GIVEN EXERCISE → Convert the listing below into a JSON list of strings, one string per line, from its first line through the line that contains "scientific name: Caryocar sp.", both included. Leave out blank lines.

TASK INPUTS →
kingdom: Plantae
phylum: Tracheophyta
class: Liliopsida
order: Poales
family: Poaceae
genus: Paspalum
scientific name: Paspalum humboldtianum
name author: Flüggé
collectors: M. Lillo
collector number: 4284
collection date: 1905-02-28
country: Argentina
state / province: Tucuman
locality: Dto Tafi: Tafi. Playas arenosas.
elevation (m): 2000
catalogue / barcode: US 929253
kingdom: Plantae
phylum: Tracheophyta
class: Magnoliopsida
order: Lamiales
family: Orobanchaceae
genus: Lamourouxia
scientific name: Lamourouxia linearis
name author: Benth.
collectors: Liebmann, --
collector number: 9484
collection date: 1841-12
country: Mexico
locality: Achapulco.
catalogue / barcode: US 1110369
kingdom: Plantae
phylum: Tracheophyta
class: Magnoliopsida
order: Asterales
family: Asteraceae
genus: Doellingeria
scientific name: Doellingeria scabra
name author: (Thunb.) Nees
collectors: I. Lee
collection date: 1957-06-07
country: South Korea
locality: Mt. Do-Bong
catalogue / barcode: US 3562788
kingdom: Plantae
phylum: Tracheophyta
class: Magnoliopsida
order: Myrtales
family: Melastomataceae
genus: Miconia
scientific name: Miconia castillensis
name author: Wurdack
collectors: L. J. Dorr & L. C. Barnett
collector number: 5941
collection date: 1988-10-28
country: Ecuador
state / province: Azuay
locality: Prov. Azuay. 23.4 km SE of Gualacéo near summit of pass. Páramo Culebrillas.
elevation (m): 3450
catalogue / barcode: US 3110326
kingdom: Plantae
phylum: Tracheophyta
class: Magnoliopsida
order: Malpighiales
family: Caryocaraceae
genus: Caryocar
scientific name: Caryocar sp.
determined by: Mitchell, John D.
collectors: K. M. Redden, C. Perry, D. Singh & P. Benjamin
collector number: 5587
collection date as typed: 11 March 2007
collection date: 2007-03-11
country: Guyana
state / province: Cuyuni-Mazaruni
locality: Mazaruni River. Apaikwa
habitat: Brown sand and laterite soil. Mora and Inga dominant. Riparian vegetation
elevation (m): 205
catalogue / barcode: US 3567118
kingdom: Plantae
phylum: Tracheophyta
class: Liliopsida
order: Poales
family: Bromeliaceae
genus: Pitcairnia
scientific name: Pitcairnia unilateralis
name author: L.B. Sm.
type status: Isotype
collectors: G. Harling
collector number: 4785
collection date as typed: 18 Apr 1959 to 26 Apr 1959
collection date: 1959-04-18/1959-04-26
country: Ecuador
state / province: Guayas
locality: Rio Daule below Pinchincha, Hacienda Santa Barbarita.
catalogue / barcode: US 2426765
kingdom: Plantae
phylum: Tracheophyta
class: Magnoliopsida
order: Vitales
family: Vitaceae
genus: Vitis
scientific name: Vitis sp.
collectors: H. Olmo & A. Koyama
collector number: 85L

FINAL RESULT →
[
  "kingdom: Plantae",
  "phylum: Tracheophyta",
  "class: Liliopsida",
  "order: Poales",
  "family: Poaceae",
  "genus: Paspalum",
  "scientific name: Paspalum humboldtianum",
  "name author: Flüggé",
  "collectors: M. Lillo",
  "collector number: 4284",
  "collection date: 1905-02-28",
  "country: Argentina",
  "state / province: Tucuman",
  "locality: Dto Tafi: Tafi. Playas arenosas.",
  "elevation (m): 2000",
  "catalogue / barcode: US 929253",
  "kingdom: Plantae",
  "phylum: Tracheophyta",
  "class: Magnoliopsida",
  "order: Lamiales",
  "family: Orobanchaceae",
  "genus: Lamourouxia",
  "scientific name: Lamourouxia linearis",
  "name author: Benth.",
  "collectors: Liebmann, --",
  "collector number: 9484",
  "collection date: 1841-12",
  "country: Mexico",
  "locality: Achapulco.",
  "catalogue / barcode: US 1110369",
  "kingdom: Plantae",
  "phylum: Tracheophyta",
  "class: Magnoliopsida",
  "order: Asterales",
  "family: Asteraceae",
  "genus: Doellingeria",
  "scientific name: Doellingeria scabra",
  "name author: (Thunb.) Nees",
  "collectors: I. Lee",
  "collection date: 1957-06-07",
  "country: South Korea",
  "locality: Mt. Do-Bong",
  "catalogue / barcode: US 3562788",
  "kingdom: Plantae",
  "phylum: Tracheophyta",
  "class: Magnoliopsida",
  "order: Myrtales",
  "family: Melastomataceae",
  "genus: Miconia",
  "scientific name: Miconia castillensis",
  "name author: Wurdack",
  "collectors: L. J. Dorr & L. C. Barnett",
  "collector number: 5941",
  "collection date: 1988-10-28",
  "country: Ecuador",
  "state / province: Azuay",
  "locality: Prov. Azuay. 23.4 km SE of Gualacéo near summit of pass. Páramo Culebrillas.",
  "elevation (m): 3450",
  "catalogue / barcode: US 3110326",
  "kingdom: Plantae",
  "phylum: Tracheophyta",
  "class: Magnoliopsida",
  "order: Malpighiales",
  "family: Caryocaraceae",
  "genus: Caryocar",
  "scientific name: Caryocar sp."
]